I dumped the tea out under the table and asked for 7-Up.

I asked for beer, but instead, another colleague, Teacher Rainbow, poured me a full glass of retched tasting nail-polish remover which passed for liquor.

Downing it in one gulp, I didn’t taste it, so much as feel it singe my eyebrows and permanently scared my esophagus.

“Smooth.” I gasped. “Pour me another.”

“They should just wrap that stuff in a brown paper bag, and lay by the railroad tracks and drink it.” Said Teacher Joe.

Excellent fried prawns were served with a big bowl of soy sauce and wasabi. I dipped my prawn, but couldn’t get the whole, eight-inch crustacean into the sauce. So, I ate the half that had sauce on it, and then dipped the other half.
“Joe,” I whispered, to my colleague. “Don’t tell anyone that I double dipped.”
“Don’t worry about it, dude. They’re all going to start picking their noses in a minute anyway.”

The waitress brought us a pot with a whole chicken served in broth.

“What the hell is wrong with that chicken?” I asked, referencing the weird purple color.
“This is black chicken.” I Ching told me.
“Did they inject it with die, or is it just festering?” I asked.

It really looked frightening.

“These chickens are naturally black.” She said. “They are very expensive.”
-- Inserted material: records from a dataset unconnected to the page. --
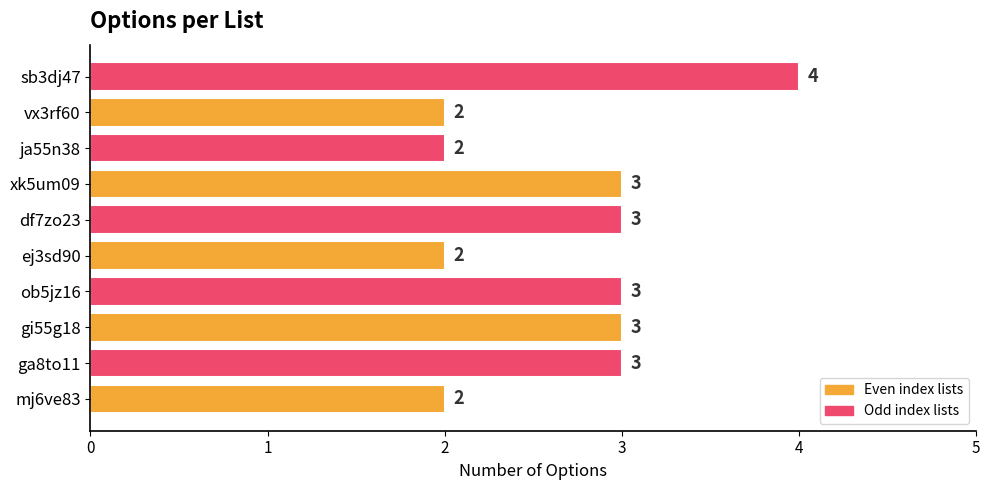

Count the values in the range 2 to 3.

9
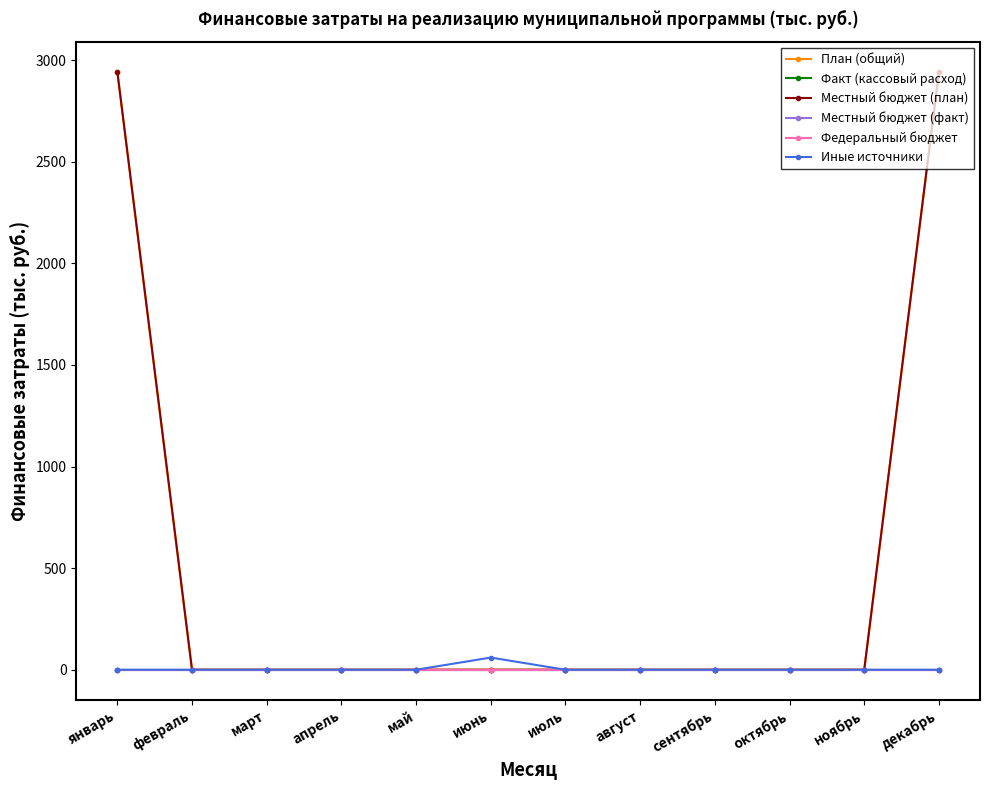

What is the label of the 2nd point from the left?

февраль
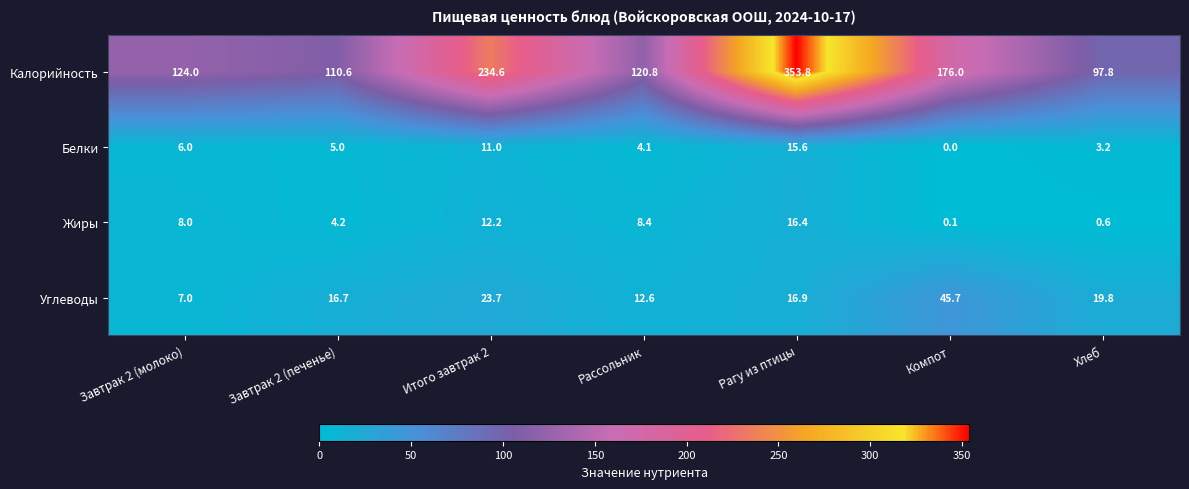

Reading left to right, transcribe all the data shown in this chart.

Калорийность: Завтрак 2 (молоко)=124.0	Завтрак 2 (печенье)=110.6	Итого завтрак 2=234.6	Рассольник=120.8	Рагу из птицы=353.8	Компот=176.0	Хлеб=97.8
Белки: Завтрак 2 (молоко)=6.0	Завтрак 2 (печенье)=5.0	Итого завтрак 2=11.0	Рассольник=4.1	Рагу из птицы=15.6	Компот=0.0	Хлеб=3.2
Жиры: Завтрак 2 (молоко)=8.0	Завтрак 2 (печенье)=4.2	Итого завтрак 2=12.2	Рассольник=8.4	Рагу из птицы=16.4	Компот=0.1	Хлеб=0.6
Углеводы: Завтрак 2 (молоко)=7.0	Завтрак 2 (печенье)=16.7	Итого завтрак 2=23.7	Рассольник=12.6	Рагу из птицы=16.9	Компот=45.7	Хлеб=19.8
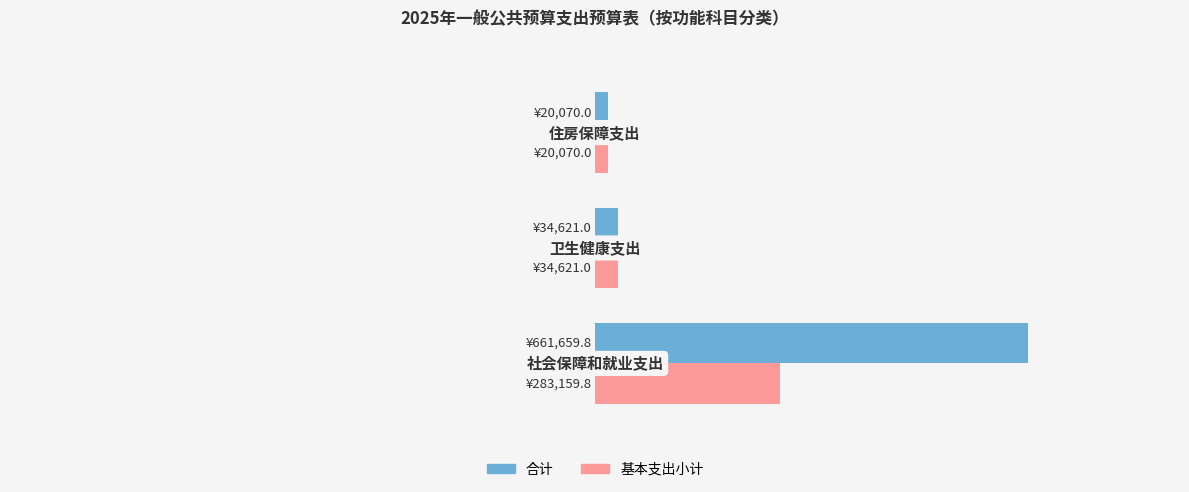

What is the difference between the maximum and minimum values in the 合计 series?

641589.8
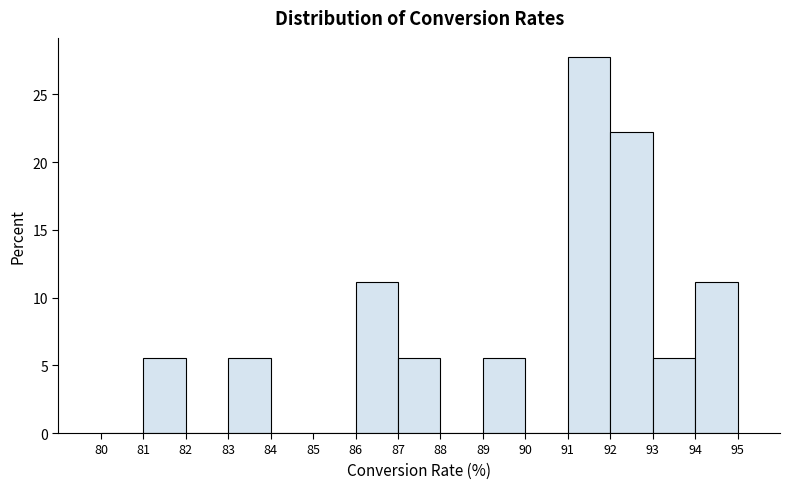

Reading left to right, transcribe this chart: for each bar, give the range it covers on the x-axis and its height. The values are not printed on the chart, so give them approximately, as read against the axis.

80 to 81: 0
81 to 82: 5.5
82 to 83: 0
83 to 84: 5.5
84 to 85: 0
85 to 86: 0
86 to 87: 11.0
87 to 88: 5.5
88 to 89: 0
89 to 90: 5.5
90 to 91: 0
91 to 92: 28.0
92 to 93: 22.0
93 to 94: 5.5
94 to 95: 11.0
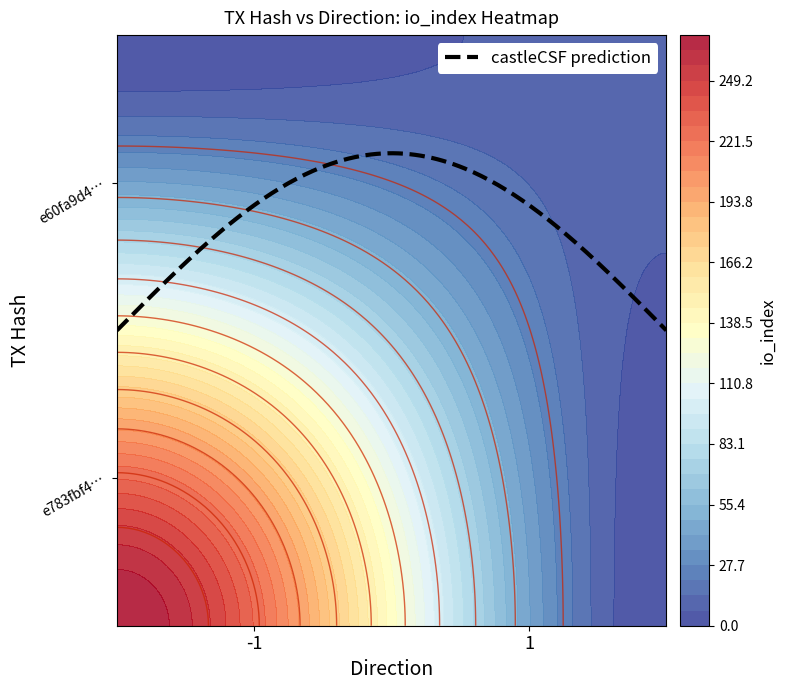

How many series are shown in this chart?

2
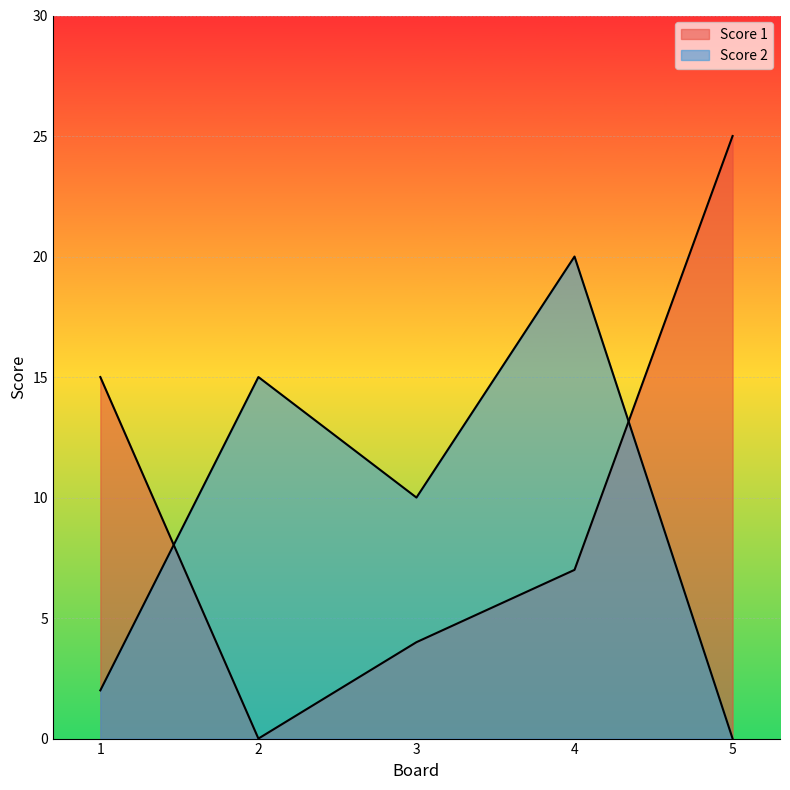

Which series ends up on top after the final intersection of Score 1 and Score 2?

Score 1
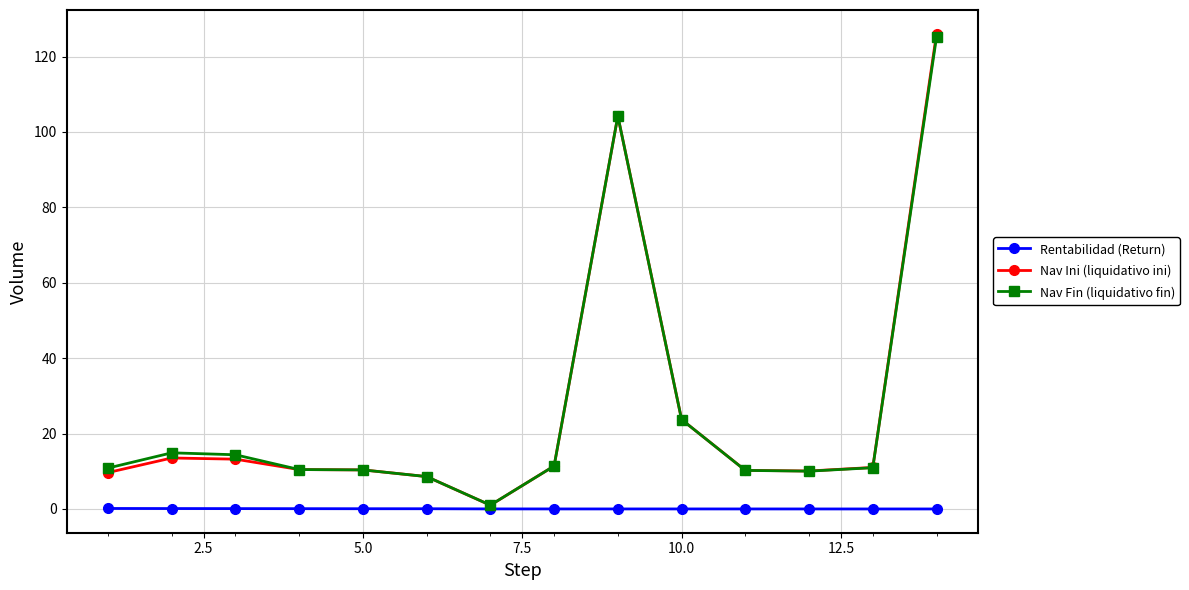

What is the maximum value shown in the chart?

126.0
I had eaten the squid, the whole fish, and everything else that had come to the table, but this chicken scared me.  I was actually a little revolted watching the women tear into it, as if they hadn’t already eaten ten courses.
“Antonio, why you no eat chicken?” Asked I Ching.
“I am afraid it has evil spirits in it.” I said.

The table was already cluttered with dishes, and the waitress was bringing more food.

“Antonio,” Said I Ching, annoyed. “You must take away the food.”
“What?” I asked, confused.
“You know, in a doggie bag. You must take it away, so that the waitress can bring the next course.”
“Doggie bag? Now I know you are putting me on.” I said.
“No I’m not.” Said I Ching. “What do you think this is?” She said, taking the beautifully decorated box, from the top of my place setting. I had just assumed that it was my wedding favor. She really surprised me, when she opened the box, and inside there were both foil bags and plastic bags.

“You see. You are a guest. So, you must pack up all the food, and take it home.”

At that point, I had eaten and drunk so much, that I couldn’t imagine ever being hungry again. After much protesting, I declined the honor of taking food home. I Ching went to the waitress, and made some uncharacteristic appeal to have the food taken away. Later, I saw that they had put all the unclaimed food on a common table, and families were there filling up their bags unashamed. As much as this practice surprised me, it did make more sense than throwing it all away.

After that, the waitress brought a plate of fruit, and a plate of individually wrapped, red-bean ice cream hamburgers.